Write out the entries below exactly as they stand. Skip every image.

● **Records drawn from a dataset**:
◆ ◆ ◆ ◆ ◆
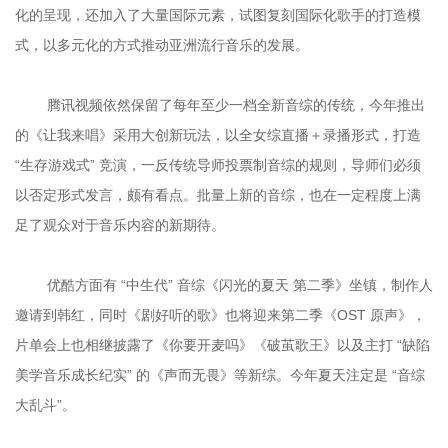
化的呈现，还加入了大量国际元素，试图复刻国际化歌手的打造模
	腾讯视频依然保留了每年至少一档全新音综的传统，今年推出
的《让我来唱》采用大创新玩法，以全女综直播＋录播形式，打造 
“生存游戏式” 竞演，一反传统导师投票制音综的规则，导师们必须
以否定形式发言，颇有看点。批量上新的音综，也在一定程度上满
	优酷方面有 “中生代” 音综《闪光的夏天 第二季》坐镇，制作人
邀请到韩红，同时《剧好听的歌》也将迎来第二季《OST 原声》，
片单会上也相继披露了《你要开麦吗》《破茧歌王》以及主打 “缺陷
美学音乐成长纪实” 的《声而无畏》等新综。今年夏天注定是 “音综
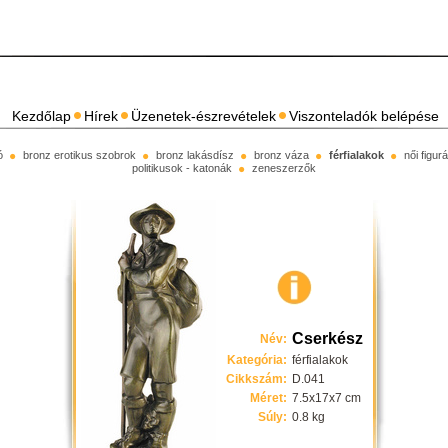
Kezdőlap
Hírek
Üzenetek-észrevételek
Viszonteladók belépése
ó
bronz erotikus szobrok
bronz lakásdísz
bronz váza
férfialakok
női figu
politikusok - katonák
zeneszerzők
Cserkész
Név:
Kategória:
férfialakok
Cikkszám:
D.041
Méret:
7.5x17x7 cm
Súly:
0.8 kg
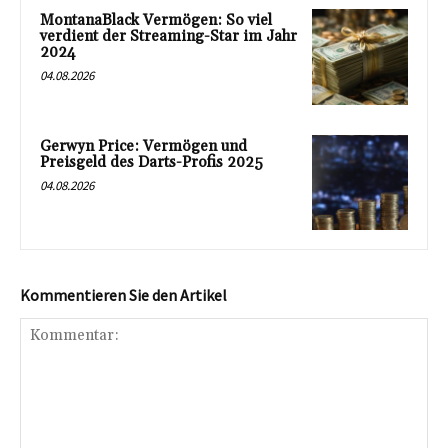
MontanaBlack Vermögen: So viel
verdient der Streaming-Star im Jahr
2024
04.08.2026
Gerwyn Price: Vermögen und
Preisgeld des Darts-Profis 2025
04.08.2026
Kommentieren Sie den Artikel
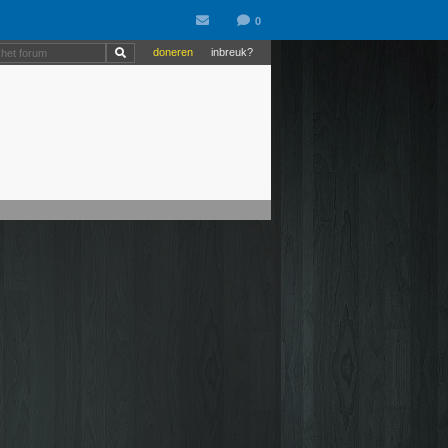
doneren
inbreuk?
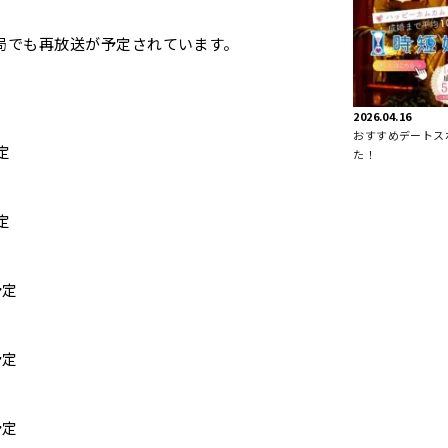
局でも再放送が予定されています。
2026.04.16
おすすめデートス
定
た！
定
予定
予定
予定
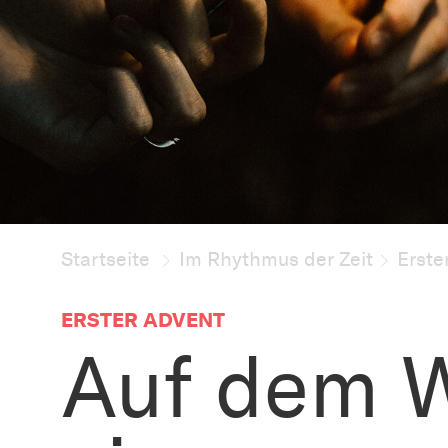
Startseite
Im Rhythmus der Zeit
Erste
ERSTER ADVENT
Auf dem W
◆ ◆ ◆ ◆ ◆
● **Written solution**:
化的呈现，还加入了大量国际元素，试图复刻国际化歌手的打造模
	腾讯视频依然保留了每年至少一档全新音综的传统，今年推出
的《让我来唱》采用大创新玩法，以全女综直播＋录播形式，打造 
“生存游戏式” 竞演，一反传统导师投票制音综的规则，导师们必须
以否定形式发言，颇有看点。批量上新的音综，也在一定程度上满
	优酷方面有 “中生代” 音综《闪光的夏天 第二季》坐镇，制作人
邀请到韩红，同时《剧好听的歌》也将迎来第二季《OST 原声》，
片单会上也相继披露了《你要开麦吗》《破茧歌王》以及主打 “缺陷
美学音乐成长纪实” 的《声而无畏》等新综。今年夏天注定是 “音综
Kezdőlap
Hírek
Üzenetek-észrevételek
Viszonteladók belépése
ó
bronz erotikus szobrok
bronz lakásdísz
bronz váza
férfialakok
női figu
politikusok - katonák
zeneszerzők
Cserkész
Név:
Kategória:
férfialakok
Cikkszám:
D.041
Méret:
7.5x17x7 cm
Súly:
0.8 kg
MontanaBlack Vermögen: So viel
verdient der Streaming-Star im Jahr
2024
04.08.2026
Gerwyn Price: Vermögen und
Preisgeld des Darts-Profis 2025
04.08.2026
Kommentieren Sie den Artikel
doneren
inbreuk?
局でも再放送が予定されています。
2026.04.16
おすすめデートス
定
た！
定
予定
予定
予定
Startseite
Im Rhythmus der Zeit
Erste
ERSTER ADVENT
Auf dem W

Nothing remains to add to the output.